Dos, entregar la operación de entidades del sector público, que recibieron elevadísimas inversiones con recursos públicos, a empresas de otros países, para que entre liquidez inmediata o a corto plazo al Gobierno. Esta forma de cuasi-privatizar, hasta hace muy poco cuestionada por el Gobierno, se la realiza ahora de apuro y con el riesgo de “a dedo”, de no haber concursos con la suficiente información para que pueda haber varios postores.
Y, la tercera, multiplicar la contratación pública para ejecución de obras y adquisición de bienes.
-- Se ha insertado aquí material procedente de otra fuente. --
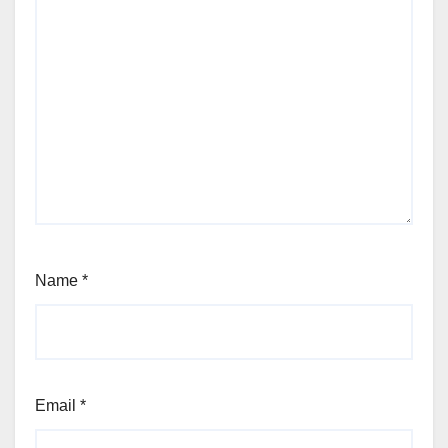
Name
*
Email
*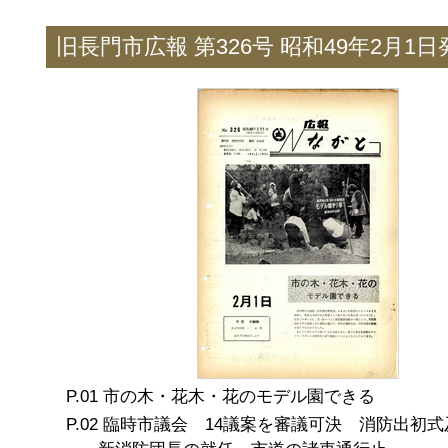
旧長門市広報 第326号 昭和49年2月1日
市の木・花木・花のモデル園できる
臨時市議会 14議案を審議可決 消防出初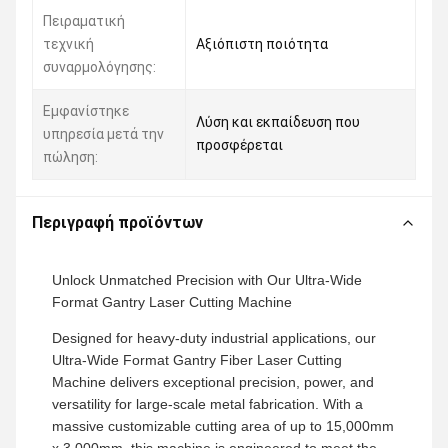
Πειραματική
τεχνική
Αξιόπιστη ποιότητα
συναρμολόγησης:
Εμφανίστηκε
Λύση και εκπαίδευση που
υπηρεσία μετά την
προσφέρεται
πώληση:
Περιγραφή προϊόντων
Unlock Unmatched Precision with Our Ultra-Wide
Format Gantry Laser Cutting Machine
Designed for heavy-duty industrial applications, our
Ultra-Wide Format Gantry Fiber Laser Cutting
Machine delivers exceptional precision, power, and
versatility for large-scale metal fabrication. With a
massive customizable cutting area of up to 15,000mm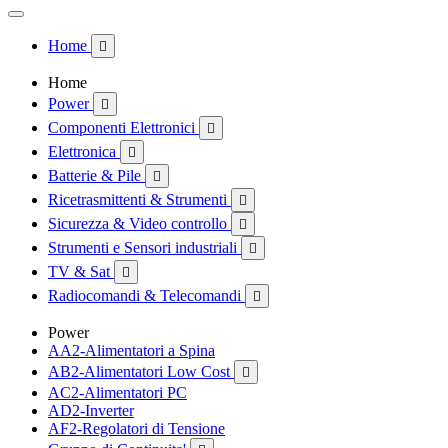
Home

Home
Power

Componenti Elettronici

Elettronica

Batterie & Pile

Ricetrasmittenti & Strumenti

Sicurezza & Video controllo

Strumenti e Sensori industriali

TV & Sat

Radiocomandi & Telecomandi

Power
AA2-Alimentatori a Spina
AB2-Alimentatori Low Cost

AC2-Alimentatori PC
AD2-Inverter
AF2-Regolatori di Tensione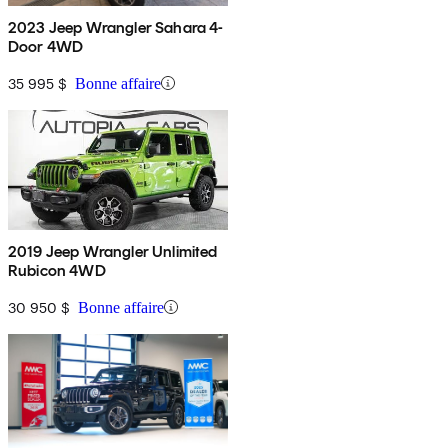
2023 Jeep Wrangler Sahara 4-
Door 4WD
35 995 $
Bonne affaire
2019 Jeep Wrangler Unlimited
Rubicon 4WD
30 950 $
Bonne affaire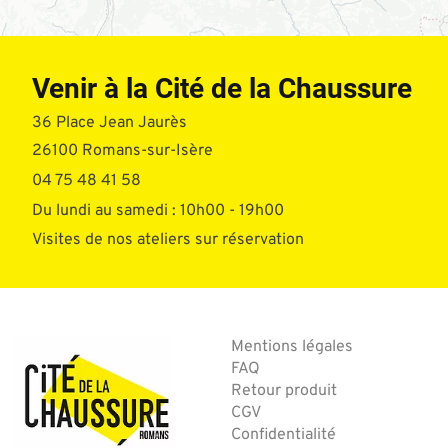
Venir à la Cité de la Chaussure
36 Place Jean Jaurès
26100 Romans-sur-Isère
04 75 48 41 58
Du lundi au samedi : 10h00 - 19h00
Visites de nos ateliers sur réservation
Mentions légales
FAQ
Retour produit
CGV
Confidentialité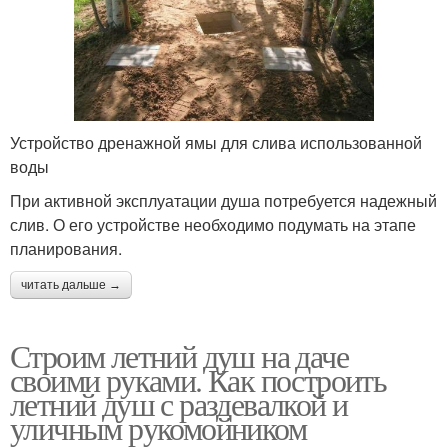
Устройство дренажной ямы для слива использованной
воды
При активной эксплуатации душа потребуется надежный
слив. О его устройстве необходимо подумать на этапе
планирования.
читать дальше →
Строим летний душ на даче
своими руками. Как построить
летний душ с раздевалкой и
уличным рукомойником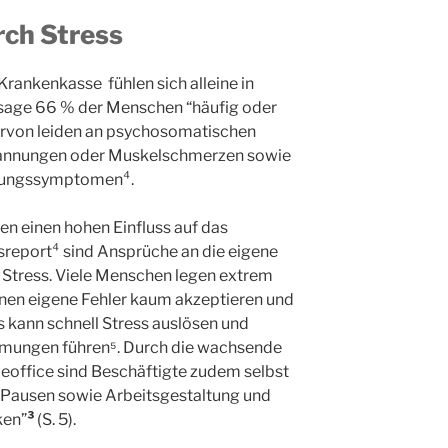
rch Stress
rankenkasse fühlen sich alleine in
sage 66 % der Menschen “häufig oder
ervon leiden an psychosomatischen
nnungen oder Muskelschmerzen sowie
fungssymptomen⁴.
en einen hohen Einfluss auf das
sreport⁴ sind Ansprüche an die eigene
 Stress. Viele Menschen legen extrem
nnen eigene Fehler kaum akzeptieren und
es kann schnell Stress auslösen und
mungen führen⁵. Durch die wachsende
eoffice sind Beschäftigte zudem selbst
d Pausen sowie Arbeitsgestaltung und
ken”
³
(S. 5).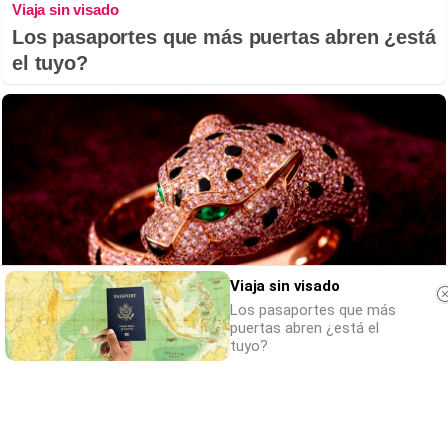
Viaja sin visado
Los pasaportes que más puertas abren ¿está
el tuyo?
Viaja sin visado
Los pasaportes que más
puertas abren ¿está el
tuyo?
Belleza indomable
El diamante que simboliza la feminidad
indomable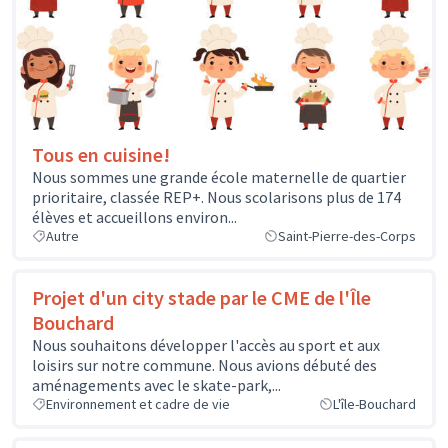
Tous en cuisine!
Nous sommes une grande école maternelle de quartier
prioritaire, classée REP+. Nous scolarisons plus de 174
élèves et accueillons environ...
Autre
Saint-Pierre-des-Corps
Projet d'un city stade par le CME de l'Île
Bouchard
Nous souhaitons développer l'accès au sport et aux
loisirs sur notre commune. Nous avions débuté des
aménagements avec le skate-park,...
Environnement et cadre de vie
L'île-Bouchard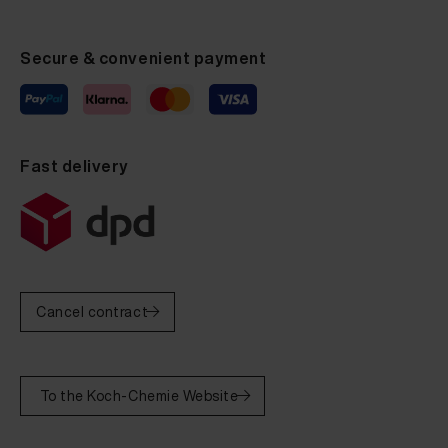
Secure & convenient payment
Fast delivery
Cancel contract
To the Koch-Chemie Website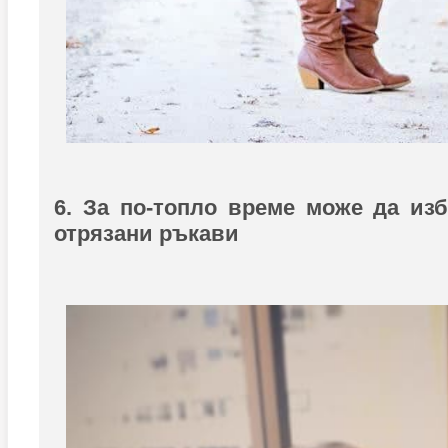
6. За по-топло време може да изб
отрязани ръкави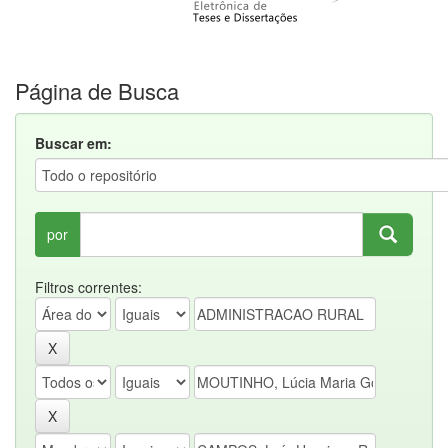
Página de Busca
Buscar em:
por
Filtros correntes: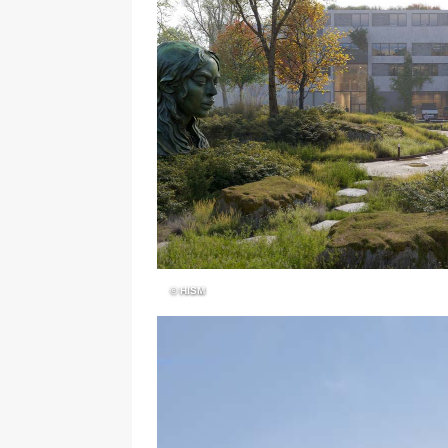
© HISM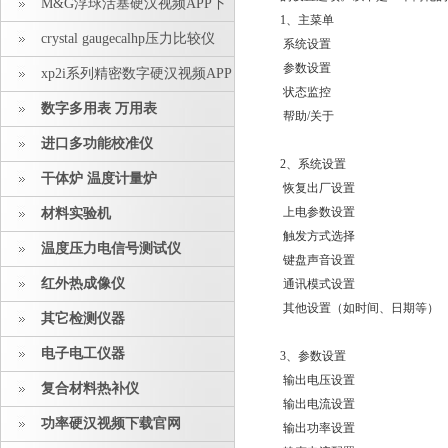
M&G浮球活塞硬汉视频APP下
1、主菜单
载安装
crystal gaugecalhp压力比较仪
系统设置
参数设置
xp2i系列精密数字硬汉视频APP
状态监控
下载安装
数字多用表 万用表
帮助/关于
进口多功能校准仪
2、系统设置
干体炉 温度计量炉
恢复出厂设置
上电参数设置
材料实验机
触发方式选择
温度压力电信号测试仪
键盘声音设置
红外热成像仪
通讯模式设置
其他设置（如时间、日期等）
其它检测仪器
电子电工仪器
3、参数设置
输出电压设置
复合材料热补仪
输出电流设置
功率硬汉视频下载官网
输出功率设置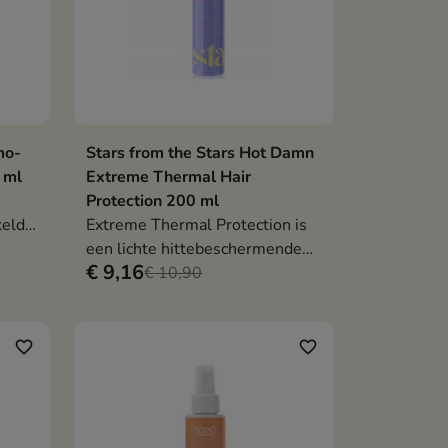
mo-
Stars from the Stars Hot Damn
en
In winkelwagen

 ml
Extreme Thermal Hair
Protection 200 ml
keld
Extreme Thermal Protection is
 dat
een lichte hittebeschermende
€ 9,16
haarspray die het haar
€ 10,90
beschermt tegen hoge
temperaturen, pluizen
vermindert en het haar soepel
favorite_border
favorite_border
en glad maakt.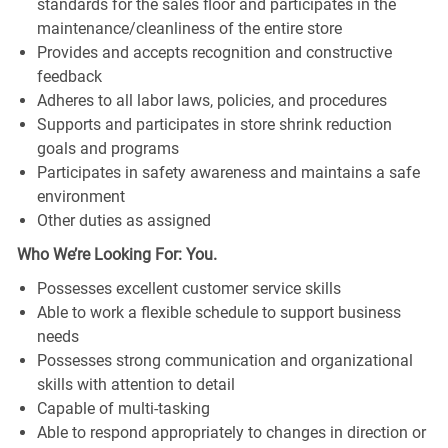
standards for the sales floor and participates in the
maintenance/cleanliness of the entire store
Provides and accepts recognition and constructive
feedback
Adheres to all labor laws, policies, and procedures
Supports and participates in store shrink reduction
goals and programs
Participates in safety awareness and maintains a safe
environment
Other duties as assigned
Who We’re Looking For: You.
Possesses excellent customer service skills
Able to work a flexible schedule to support business
needs
Possesses strong communication and organizational
skills with attention to detail
Capable of multi-tasking
Able to respond appropriately to changes in direction or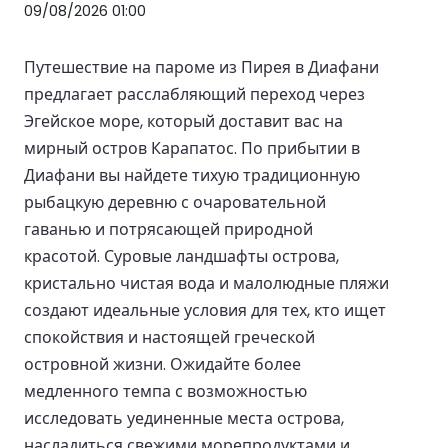
09/08/2026 01:00
Путешествие на пароме из Пирея в Диафани
предлагает расслабляющий переход через
Эгейское море, который доставит вас на
мирный остров Карапатос. По прибытии в
Диафани вы найдете тихую традиционную
рыбацкую деревню с очаровательной
гаванью и потрясающей природной
красотой. Суровые ландшафты острова,
кристально чистая вода и малолюдные пляжи
создают идеальные условия для тех, кто ищет
спокойствия и настоящей греческой
островной жизни. Ожидайте более
медленного темпа с возможностью
исследовать уединенные места острова,
насладиться свежими морепродуктами и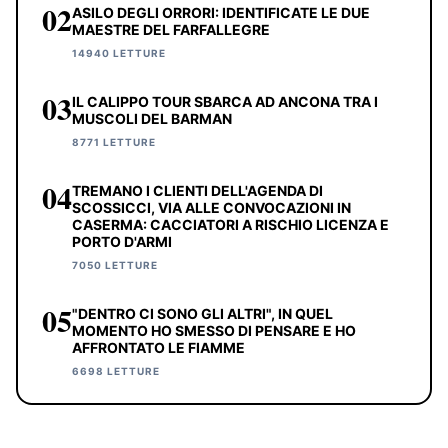
02
ASILO DEGLI ORRORI: IDENTIFICATE LE DUE
MAESTRE DEL FARFALLEGRE
14940 LETTURE
03
IL CALIPPO TOUR SBARCA AD ANCONA TRA I
MUSCOLI DEL BARMAN
8771 LETTURE
04
TREMANO I CLIENTI DELL'AGENDA DI
SCOSSICCI, VIA ALLE CONVOCAZIONI IN
CASERMA: CACCIATORI A RISCHIO LICENZA E
PORTO D'ARMI
7050 LETTURE
05
"DENTRO CI SONO GLI ALTRI", IN QUEL
MOMENTO HO SMESSO DI PENSARE E HO
AFFRONTATO LE FIAMME
6698 LETTURE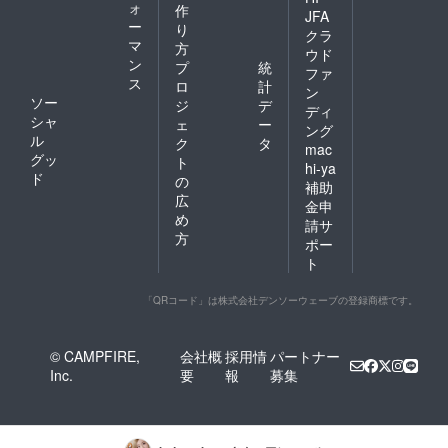
ォ
作
JFA
ー
り
クラ
マ
方
ウド
ン
プ
統
ファ
ス
ロ
計
ン
ソー
ジ
デ
ディ
シャ
ェ
ー
ング
ル
ク
タ
mac
グッ
ト
hi-ya
ド
の
補助
広
金申
め
請サ
方
ポー
ト
「QRコード」は株式会社デンソーウェーブの登録商標です。
© CAMPFIRE,
会社概
採用情
パートナー
Inc.
要
報
募集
No siempre se prioriza lo indispensable, lo que lleva al riesgo de “elefantes blancos” que ya hay algunos, o porque las obras no se concluyen o porque terminadas estas su uso no es eficiente.
Otro mal, no solamente en el actual Gobierno, pero potenciado en este, es que los precios de arranque –bajo varios artificios- se eleven significativamente, y no solo en porcentajes, sino en veces.
No es malo en época de crisis, generar oportunidades de trabajo, de haber financiamiento para las obras, o de ser posible su recuperación, porque activa la economía, pero lo esencial es la transparencia que -duele señalar- está ausente en la mayor parte de la gestión pública en el Ecuador.
Antes de la Asamblea de Montecristi, 2008, condiciones previas a la contratación pública eran los criterios de la Contraloría y la Procuraduría del Estado, pronunciamientos que permitían superar o solucionar oportunamente riesgos jurídicos y económicos, pero sobre todo transparentaban los negocios del Estado. Cuando en el secretismo imperante, se vuelve inocultable el tufo de la corrupción, en sus varias formas, las entidades de control, la Fiscalía y la Función Judicial son solo especies de salas de velaciones de lo que nunca debió darse.